Cartagena de Indias, September 26 (RHC)-- The Government of Colombian President Juan Manuel Santos and the Revolutionary Armed Forces of Colombia (FARC) are slated to sign a peace deal on Monday afternoon, putting an end to over five decades of armed conflict that has left nearly a quarter of a million dead and more than 6 million people displaced, as well as tens of thousands more disappeared or kidnapped since 1958.
The deal, which is widely considered as one of the most significant events in the history of Colombia, is to be signed at 5:00 p.m. (local time) in Cartagena de Indias, on the Caribbean coast, by President Santos and FARC leader Timochenko.

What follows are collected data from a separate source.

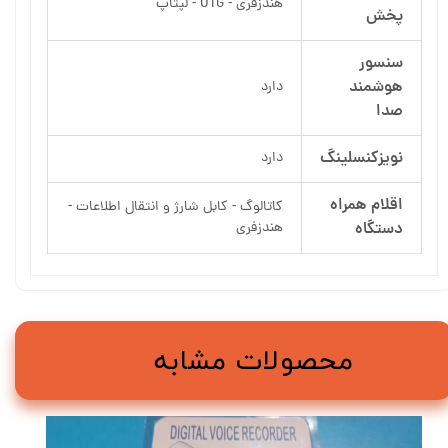
هندزفری - OTG - لپتاپ
پخش
سنسور
هوشمند
دارد
صدا
نویزکنسلینگ
دارد
اقلام همراه
کاتالوگ - کابل شارژ و انتقال اطلاعات -
دستگاه
هندزفری
محصولات مشابه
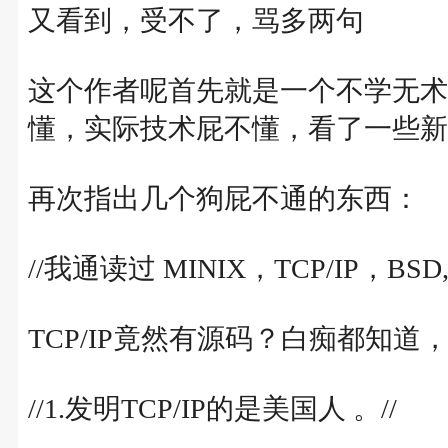
又看到，受不了，骂多两句
这个作者呢首先就是一个不学无术
懂，实际技术屁不懂，看了一些新
再次指出几个狗屁不通的东西：
//我通读过 MINIX，TCP/IP，BSD,
TCP/IP竟然有源码？白痴都知道，
//1.发明TCP/IP的是美国人 。//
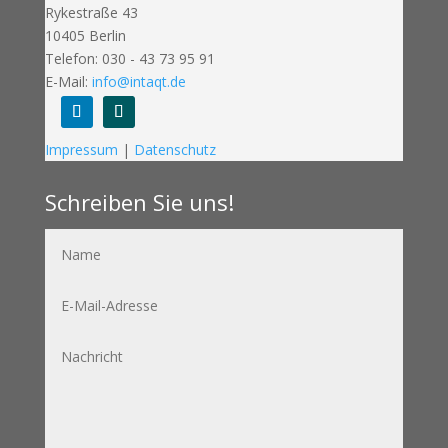
Rykestraße 43
10405 Berlin
Telefon: 030 - 43 73 95 91
E-Mail:
info@intaqt.de
Follow
Follow
Impressum
|
Datenschutz
Schreiben Sie uns!
Name
E-
Mail-
Adresse
Nachricht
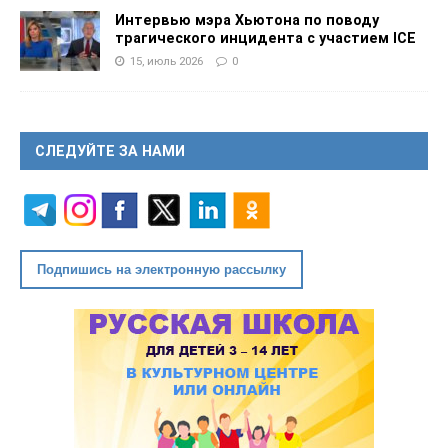
Интервью мэра Хьютона по поводу
трагического инцидента с участием ICE
15, июль 2026
0
СЛЕДУЙТЕ ЗА НАМИ
Подпишись на электронную рассылку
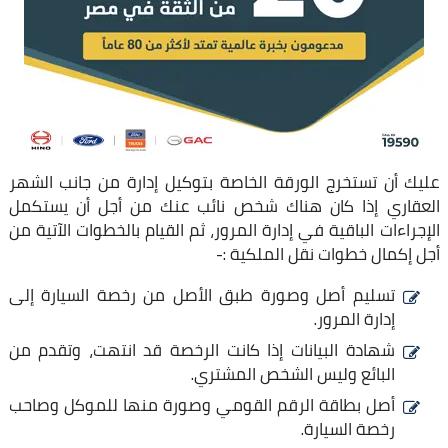
عليك أن تستخرج الورقة الخاصة بتوكيل إدارة من جانب الشهر
العقاري إذا كان هناك شخص نائب عنك من أجل أن يستكمل
الإجراءات الباقية في إدارة المرور، ثم القيام بالخطوات الآتية من
أجل إكمال خطوات نقل الملكية :-
تسليم أصل وصورة طبق الأصل من رخصة السيارة إلى
إدارة المرور.
شهادة البيانات إذا كانت الرخصة قد انتهت، وتقدم من
البائع وليس الشخص المشتري.
أصل بطاقة الرقم القومي وصورة منها للموكل وصاحب
رخصة السيارة.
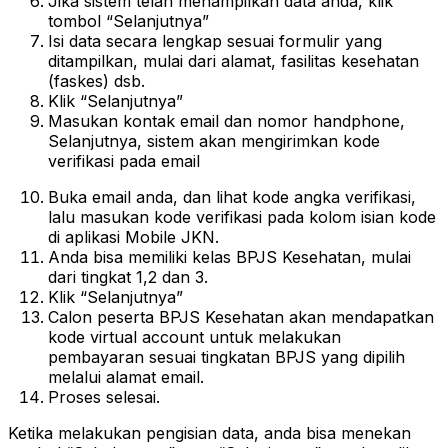
Jika sistem telah menampilkan data anda, klik
tombol “Selanjutnya”
Isi data secara lengkap sesuai formulir yang
ditampilkan, mulai dari alamat, fasilitas kesehatan
(faskes) dsb.
Klik “Selanjutnya”
Masukan kontak email dan nomor handphone,
Selanjutnya, sistem akan mengirimkan kode
verifikasi pada email
Buka email anda, dan lihat kode angka verifikasi,
lalu masukan kode verifikasi pada kolom isian kode
di aplikasi Mobile JKN.
Anda bisa memiliki kelas BPJS Kesehatan, mulai
dari tingkat 1,2 dan 3.
Klik “Selanjutnya”
Calon peserta BPJS Kesehatan akan mendapatkan
kode virtual account untuk melakukan
pembayaran sesuai tingkatan BPJS yang dipilih
melalui alamat email.
Proses selesai.
Ketika melakukan pengisian data, anda bisa menekan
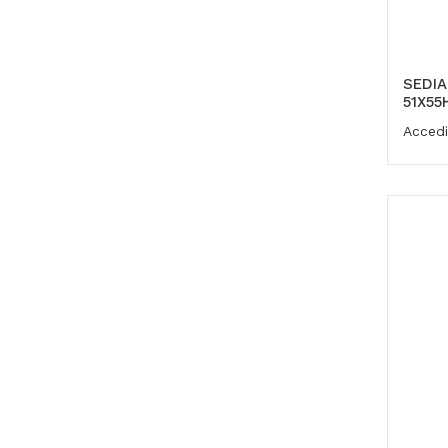
SEDI
51X55
Accedi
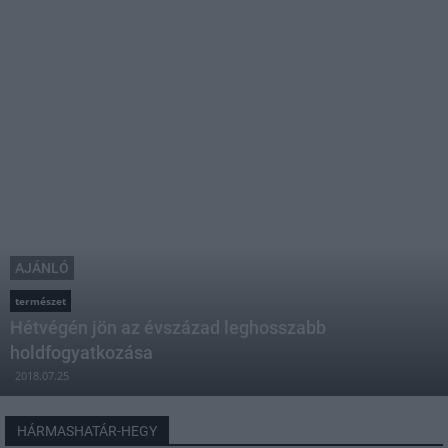
AJÁNLÓ
természet
Hétvégén jön az évszázad leghosszabb
holdfogyatkozása
2018.07.25
HÁRMASHATÁR-HEGY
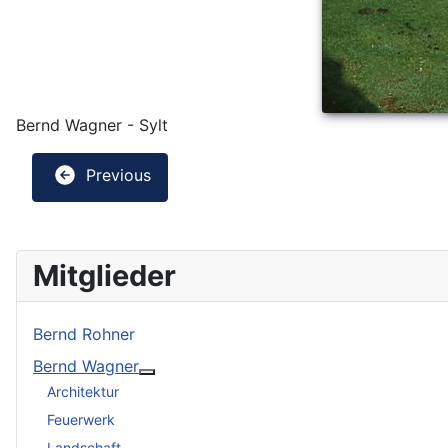
Bernd Wagner - Sylt
Previous
Mitglieder
Bernd Rohner
Bernd Wagner
Weitere Informationen: Bernd Wagner
Architektur
Feuerwerk
Landschaft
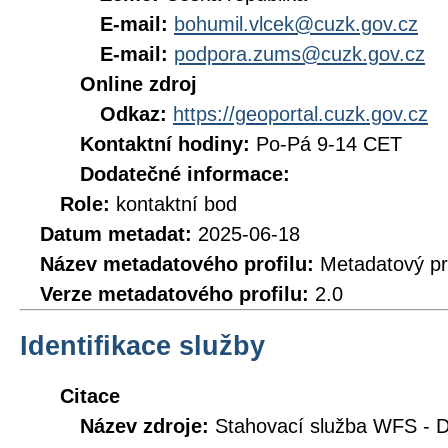
E-mail:
bohumil.vlcek@cuzk.gov.cz
E-mail:
podpora.zums@cuzk.gov.cz
Online zdroj
Odkaz:
https://geoportal.cuzk.gov.cz
Kontaktní hodiny:
Po-Pá 9-14 CET
Dodatečné informace:
Role:
kontaktní bod
Datum metadat:
2025-06-18
Název metadatového profilu:
Metadatový pr
Verze metadatového profilu:
2.0
Identifikace služby
Citace
Název zdroje:
Stahovací služba WFS -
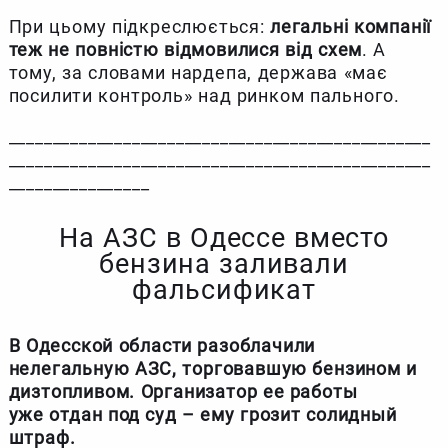
При цьому підкреслюється:
легальні компанії
теж не повністю відмовилися від схем
. А
тому, за словами нардепа, держава «має
посилити контроль» над ринком пального.
________________________________________________
________________________________________________
________________
На АЗС в Одессе вместо
бензина заливали
фальсификат
В Одесской области разоблачили
нелегальную АЗС, торговавшую бензином и
дизтопливом. Организатор ее работы
уже отдан под суд – ему грозит солидный
штраф.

Over a dozen foreign leaders were expected to attend the official ceremony, among them the heads of state of Argentina, Bolivia, Chile, the Dominican Republic, Ecuador, Guatemala, Honduras, Mexico, Panama, Paraguay, and Venezuela.
U.N. Secretary General Ban Ki Moon, a supporter of the Colombian peace process, also traveled to Cartagena, alongside the High Commissioner for Human Rights Zeid Ra'ad al Hussein and Gerard van Bohemen, the head of the Security Council.

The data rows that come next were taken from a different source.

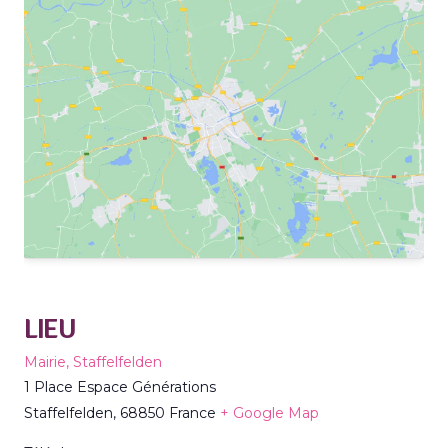
LIEU
Mairie, Staffelfelden
1 Place Espace Générations
Staffelfelden
,
68850
France
+ Google Map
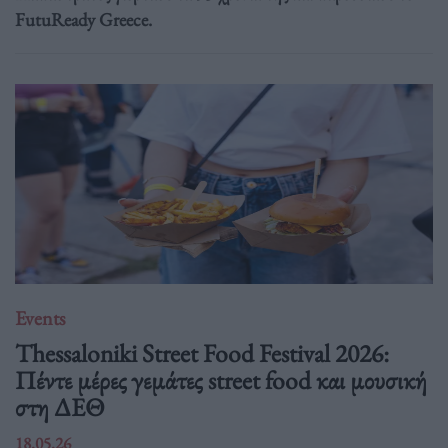
FutuReady Greece.
Events
Thessaloniki Street Food Festival 2026:
Πέντε μέρες γεμάτες street food και μουσική
στη ΔΕΘ
18.05.26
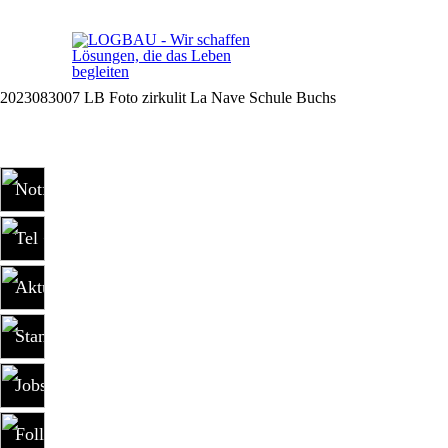
2023083007 LB Foto zirkulit La Nave Schule Buchs
Notfall +41 79 681 15 30
Tel +41 81 303 73 80
Aktuelles
Standorte
Jobs
Follow us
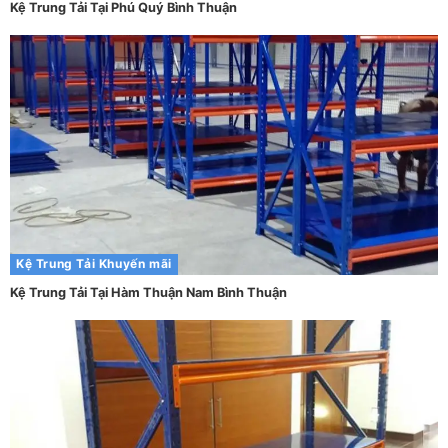
Kệ Trung Tải Tại Phú Quý Bình Thuận
Kệ Trung Tải
Khuyến mãi
Kệ Trung Tải Tại Hàm Thuận Nam Bình Thuận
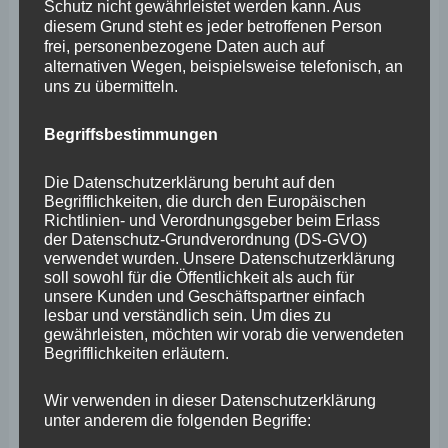
Schutz nicht gewährleistet werden kann. Aus
oder sogar ganz auswandern.
diesem Grund steht es jeder betroffenen Person
frei, personenbezogene Daten auch auf
alternativen Wegen, beispielsweise telefonisch, an
Zufälligerweise ist mir jüngst eine Broschüre des
uns zu übermitteln.
Wirtschaftsministeriums in die Hände gefallen. Ich darf
mit Erlaubnis des Präsidenten von der Seite acht
Begriffsbestimmungen
zitieren: „Rheinland-Pfalz ist ein bevorzugter Standort
Die Datenschutzerklärung beruht auf den
für Informationstechnologie und Multimedia. Rund 60
Begrifflichkeiten, die durch den Europäischen
Unternehmen sind am IT-Standort Koblenz aktiv, dazu
Richtlinien- und Verordnungsgeber beim Erlass
der Datenschutz-Grundverordnung (DS-GVO)
kommt viel wissenschaftliches Know-how.“
verwendet wurden. Unsere Datenschutzerklärung
soll sowohl für die Öffentlichkeit als auch für
unsere Kunden und Geschäftspartner einfach
Da möchte ich Ministerin Schmitt gerne zustimmen.
lesbar und verständlich sein. Um dies zu
Koblenz ist ein prädestinierter Standort, um Entwickler
gewährleisten, möchten wir vorab die verwendeten
Begrifflichkeiten erläutern.
anzusiedeln und ein attraktives Umfeld zu schaffen.
Dort haben wir den renommierten Studiengang
Wir verwenden in dieser Datenschutzerklärung
unter anderem die folgenden Begriffe:
Computervisualistik, das Technologiezentrum Koblenz,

The 10th National Guerrilla Conference concluded over the weekend in a remote region of the country known as the Yari Plains with 200 representatives of the FARC-EP voting to unanimously approve the peace deal.
Once signed, the text of the pact will later be submitted to a popular vote in a plebiscite to be held on October 2nd. Poll indicate the deal will be approved by a wide margin.